Personality type: The social butterfly

Characteristics: Thrives in the company of others, enjoys team sports and group classes

Types of exercise to try: Dance classes, sports teams, group gym classes

At times, the sheer feeling of motivation can be linked to obligation. And that’s perfectly fine – what ever gets your ass off that couch and moving. If you enjoy torture, I mean ‘exercising’ with another person, get yourself a gym buddy or running partner. You could also consider joining a sporting club who meet on a regular basis to train. Playing sports, particularly team sports can be a great way to keep you motivated and keep your competitive edge. Simply chasing a ball gives you a purpose to run so it becomes meaningful and you’ll forget about the pain of having to run for the sake of losing weight.

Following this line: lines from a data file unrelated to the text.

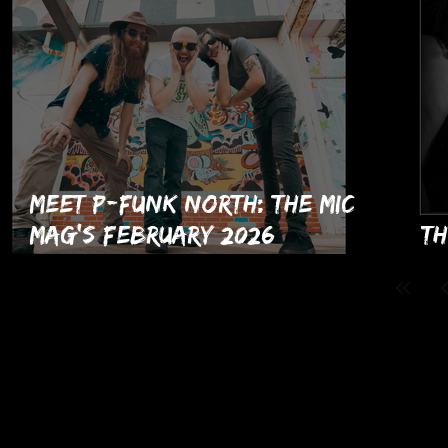
Meet P-Funk North: The MIC
Mag's February 2026
Th
Musicians of the Month!
Is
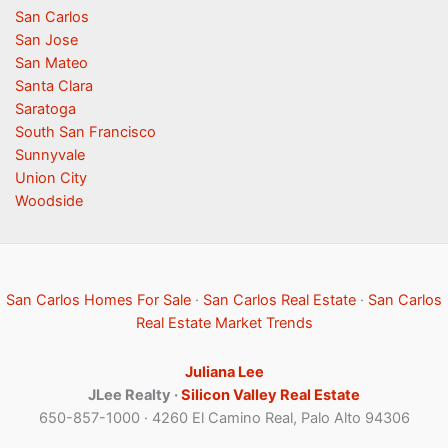
San Carlos
San Jose
San Mateo
Santa Clara
Saratoga
South San Francisco
Sunnyvale
Union City
Woodside
San Carlos Homes For Sale
·
San Carlos Real Estate
·
San Carlos
Real Estate Market Trends
Juliana Lee
JLee Realty ·
Silicon Valley Real Estate
650-857-1000 · 4260 El Camino Real, Palo Alto 94306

Personality type: The on-the-goer

Characteristics: Time-poor, incorporates exercise with normal daily activities

Types of exercise to try: a cycling, jogging or walking commute, exercises in the office, lunch time classes

Most of us juggle multiple life commitments and finding the time to exercise and focus on ourselves can be a struggle. It’s important to avoid burning yourself out or letting yourself get run down because although you may soldier through life’s grenades, your immune system will likely suffer in the long run, opening you up to more bouts of illness. The good news is, being smart about exercise and incorporating it into your every-day activities will help you avoid feeling the dreaded FOMO (fear of missing out) from skipping a workout. Try cycling to work or if it’s too far, just cycle, walk or jog to a train station that’s along the way.  Exercise during your lunch break, as hey, you have to be at work any way right, and best of all, it doesn’t cut into your morning or evening. Walk to the grocery shop and use the walk back as a combined weights session if you’re carrying multiple shopping bags. In fact, research has shown that it’s better to keep moving throughout the day. Fitness First has some sweet tips to keep you moving in the office.

Don’t Forget

With endorphins flying high, make sure you take note about how you feel at the end of every work out to keep you motivated. Just remember your goals and celebrate those little wins, whether it’s shedding a kilo off the scales or fitting into that dress you once found too tight.

Before starting any kind of new exercise regime, it’s a good idea to check in with your doctor to assess your current health.